───── Petikan Teks ─────

Dari ayat di atas, dapat ditarik suatu gambaran, bahwa setidaknya ciri sebuah bangsa yang baik dan sehat itu adalah terjadinya keseimbangan dalam semua aspeknya, infrastruktur dan suprastruktur yang meliputi politik, ekonomi, pendidikan, pertahanan dan keamanan dan lainnya.

Dari ayat di atas pula dapat dipastikan bahwa dalam sejarah kehidupan manusia ada sebuah bangsa yang pernah berada dalam kondisi yang sehat, adil, makmur, sejahtera, dan religius, dimana masih banyak bangsa lain dalam sejarah yang bisa mencapai kondisi demikian, yang salah satunya adalah Negara yang dibangun oleh Nabi Muhammad Saw di Madinah.

Sejarah mencatat pula bahwa kemudian bangsa Saba’ kemudian hancur dikarenakan mereka lalai dan kufur kepada Allah Swt. Sebagaimana lanjutan ayat;

Lalu mereka berpaling sehingga Kami mendatangkan kepada mereka banjir yang besar dan Kami mengganti kedua kebun mereka dengan dua kebun yang ditumbuhi (pohon-pohon) yang berbuah pahit, pohon Atsl dan sedikit dari pohon Sidr (Q.S Saba’ [34]: 16).

Dari sini tampak jelas faktor kehancuran mereka tidak lain adalah agama. Kalimat “فأعرضوا” (kemudian mereka berpaling) menunjukkan hal tersebut.

Ini mengindikasikan bahwa fondasi agama meliputi mental seperti keuletan, kepedulian, kerja keras, dan akhlakul karimah seperti jujur, amanah, siddiq, dan lainnya menjadi hal yang niscaya dalam membangun sebuah bangsa yang Baldatun Thoyyibatun Wa Robbun Ghofur.

Revitalisasi Dakwah; Peran dan Tantangan

Di atas telah disebutkan, bahwa akar masalah sakitnya bangsa ini adalah lemahnya keimanan sehingga berimbas pada buruknya mentalitas dan akhlak dalam berbangsa yang kemudian berimbas pada terjadinya kerusakan di sektor-sektor penting Negara yaitu politik, ekonomi, pendidikan dan lainnya, yang ini menjangkiti para pemimpin bangsa ini. Sehingga berdampak besar pada cara menjalankan kepemimpinan.

─────

Petunjuk Tugas:
[A] Terjemahkan ke dalam bahasa Inggris kalimat dari petikan tentang bangsa Saba’ ini: "Dari sini tampak jelas faktor kehancuran mereka tidak lain adalah agama."
[B] Dalam petikan tentang bangsa Saba’, paragraf yang diawali "Dari ayat di atas pula" menyebut kondisi sebuah bangsa dalam sejarah. Sebutkan semua sifat kondisi itu.
[C] Tuliskan lanjutan petikan tentang bangsa Saba’ sesudah kalimat penutupnya.
Data yang disertakan tidak diperlukan untuk menyelesaikan tugas apa pun.

───── Data yang Ditampilkan ─────

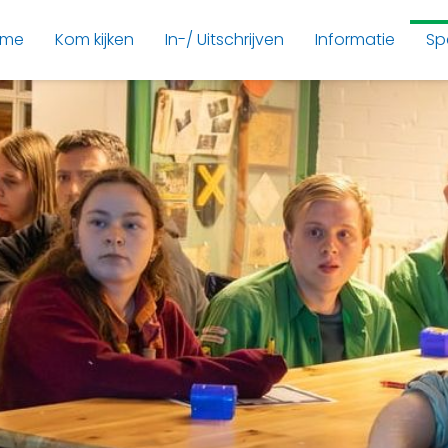
ome
Kom kijken
In-/ Uitschrijven
Informatie
Sp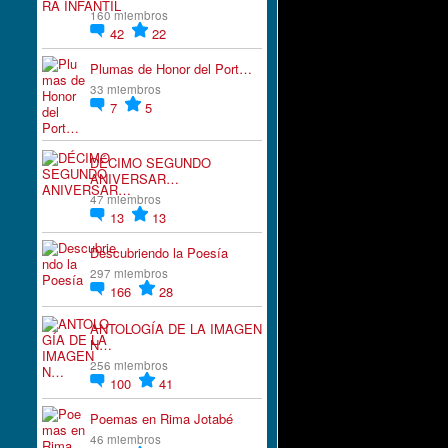
160 miembros
42
22
Plumas de Honor del Port…
33 miembros
7
5
DÉCIMO SEGUNDO
ANIVERSAR…
47 miembros
13
13
Descubriendo la Poesía
297 miembros
166
28
ANTOLOGÍA DE LA IMAGEN
N…
256 miembros
100
41
Poemas en Rima Jotabé
46 miembros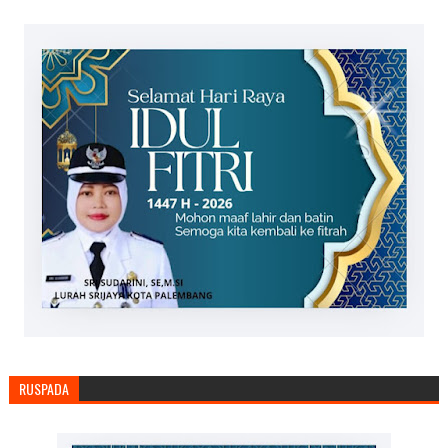
RUSPADA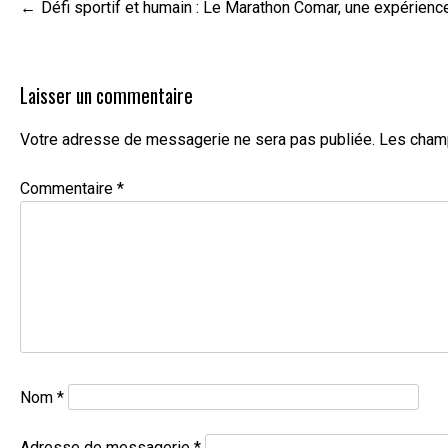
Navigation
Défi sportif et humain : Le Marathon Comar, une expérience
de
l’article
Laisser un commentaire
Votre adresse de messagerie ne sera pas publiée.
Les champ
Commentaire
*
Nom
*
Adresse de messagerie
*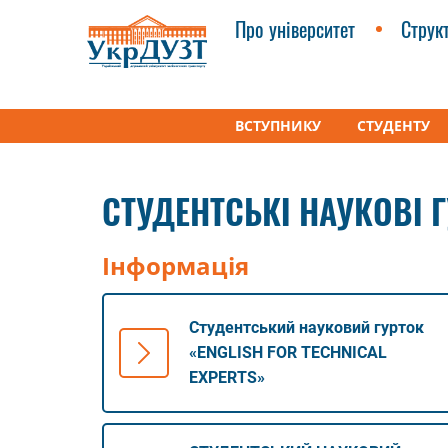
Про університет
Струк
ВСТУПНИКУ
СТУДЕНТУ
УкрДУЗТ
Факультети
Кафедра «Іноземні мов
СТУДЕНТСЬКІ НАУКОВІ 
Інформація
Студентський науковий гурток
«ENGLISH FOR TECHNICAL
EXPERTS»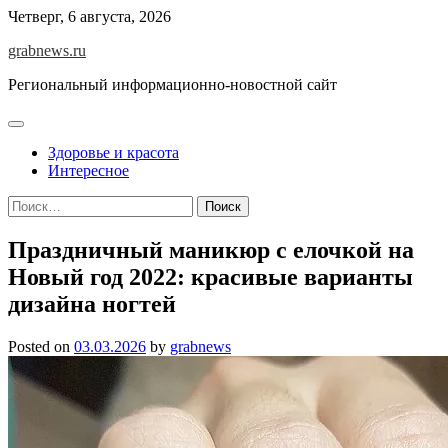
Skip
Четверг, 6 августа, 2026
to
grabnews.ru
content
Региональный информационно-новостной сайт
Здоровье и красота
Интересное
Найти:
Праздничный маникюр с елочкой на
Новый год 2022: красивые варианты
дизайна ногтей
Posted on
03.03.2026
by
grabnews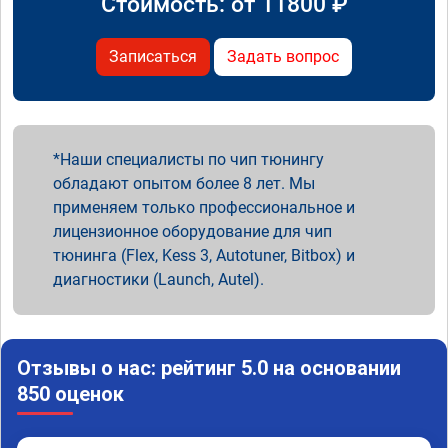
Стоимость: от
11800
₽
Записаться
Задать вопрос
Наши специалисты по чип тюнингу
обладают опытом более 8 лет. Мы
применяем только профессиональное и
лицензионное оборудование для чип
тюнинга (Flex, Kess 3, Autotuner, Bitbox) и
диагностики (Launch, Autel).
Отзывы о нас: рейтинг 5.0 на основании
850 оценок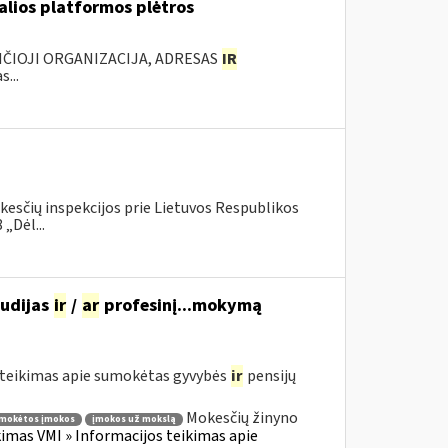
ualios platformos plėtros
NČIOJI ORGANIZACIJA, ADRESAS
IR
...
kesčių inspekcijos prie Lietuvos Respublikos
„Dėl...
tudijas
ir
/
ar
profesinį...mokymą
teikimas apie sumokėtas gyvybės
ir
pensijų
Mokesčių žinyno
mokėtos įmokos
įmokos už mokslą
mas VMI » Informacijos teikimas apie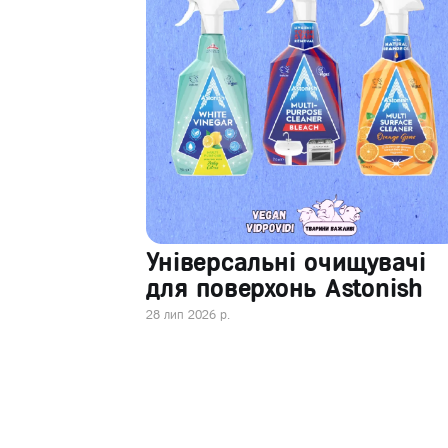
Універсальні очищувачі
для поверхонь Astonish
28 лип 2026 р.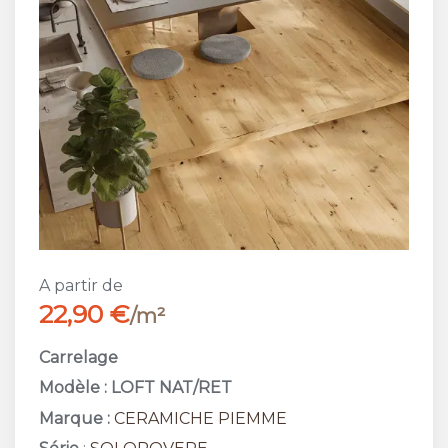
A partir de
22,90 €
/m²
Carrelage
Modèle : LOFT NAT/RET
Marque :
CERAMICHE PIEMME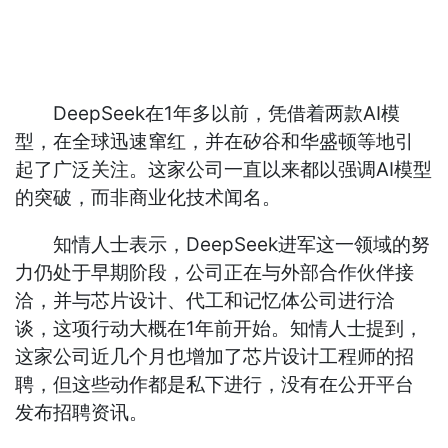
DeepSeek在1年多以前，凭借着两款AI模
型，在全球迅速窜红，并在矽谷和华盛顿等地引
起了广泛关注。这家公司一直以来都以强调AI模型
的突破，而非商业化技术闻名。
知情人士表示，DeepSeek进军这一领域的努
力仍处于早期阶段，公司正在与外部合作伙伴接
洽，并与芯片设计、代工和记忆体公司进行洽
谈，这项行动大概在1年前开始。知情人士提到，
这家公司近几个月也增加了芯片设计工程师的招
聘，但这些动作都是私下进行，没有在公开平台
发布招聘资讯。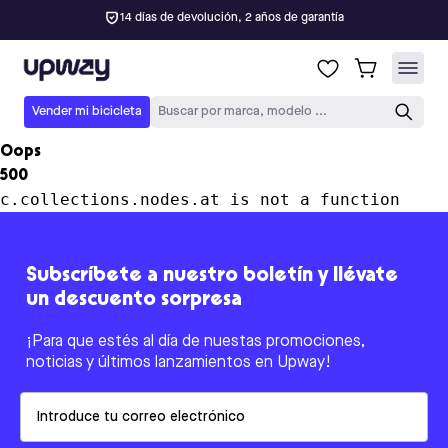
14 días de devolución, 2 años de garantía
Upway
Vender mi bicicleta
Buscar por marca, modelo ...
Oops
500
c.collections.nodes.at is not a function
Subscríbete a nuestro boletín y llévate
un descuento sorpresa
¡Para que estés al día de nuestas promociones,
noticias y últimos lanzamientos en Upway!
Email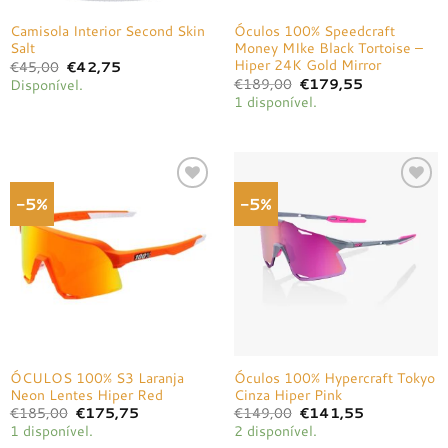
Camisola Interior Second Skin
Óculos 100% Speedcraft
Salt
Money MIke Black Tortoise –
Hiper 24K Gold Mirror
O
O
€
45,00
€
42,75
preço
preço
O
O
€
189,00
€
179,55
Disponível.
original
atual
preço
preço
1 disponível.
era:
é:
original
atual
€45,00.
€42,75.
era:
é:
€189,00.
€179,55.
-5%
-5%
Adicionar
Adicionar
à lista de
à lista de
desejos
desejos
ÓCULOS 100% S3 Laranja
Óculos 100% Hypercraft Tokyo
Neon Lentes Hiper Red
Cinza Hiper Pink
O
O
O
O
€
185,00
€
175,75
€
149,00
€
141,55
preço
preço
preço
preço
1 disponível.
2 disponível.
original
atual
original
atual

─────

Jawaban Tugas:
[A] From this it is clear that the cause of their destruction was none other than religion.

[B] sehat, adil, makmur, sejahtera, religius

[C]
Dalam hal ini, revitalisasi dakwah yang massif adalah salah satu solusi dalam memperbaiki kondisi bangsa hari ini dan akan datang. Meskipun, tantangan dakwah hari ini terbilang berat, sebab kondisi ummat islam hari ini terpecah. Setidaknya ada beberapa tantangan dakwah hari ini yaitu;

a. Tantangan politis; bahwa secara formal, penguasa kurang mendukung jalannya dakwah secara nasional, bahkan dakwah terkesan dipersulit jika kontennya dianggap kritik terhadap penguasa.

b. Tantangan ideologis; bahwa banyak pemikiran yang sesungguhnya telah tercerabut dari ajaran Islam itu sendiri yang berkembang dan diterima di masyarakat seperti syiah dan sepilis (Sekularisme, Plurisme, dan Liberalisme) yang notabene produk Barat.

c. Tantangan IPTEK; bahwa hasil karya IPTEK berupa media dan lainnya memuat konten-konten vulgar yang dapat merusak keberagamaan individu hari ini, terutama anak-anak dan remaja yang merupakan potensi bangsa.

Namun, tantangan terberat adalah politis. Jika ini dapat disentuh, maka tantangan lainnya akan menjadi lebih mudah. Sebab, ibarat sebuah kereta api, “kemana arah lokomotif, kesitu pulalah gerbongnya”, artinya bahwa peran penguasa sangat vital dalam mewujudkan bangsa yang baik.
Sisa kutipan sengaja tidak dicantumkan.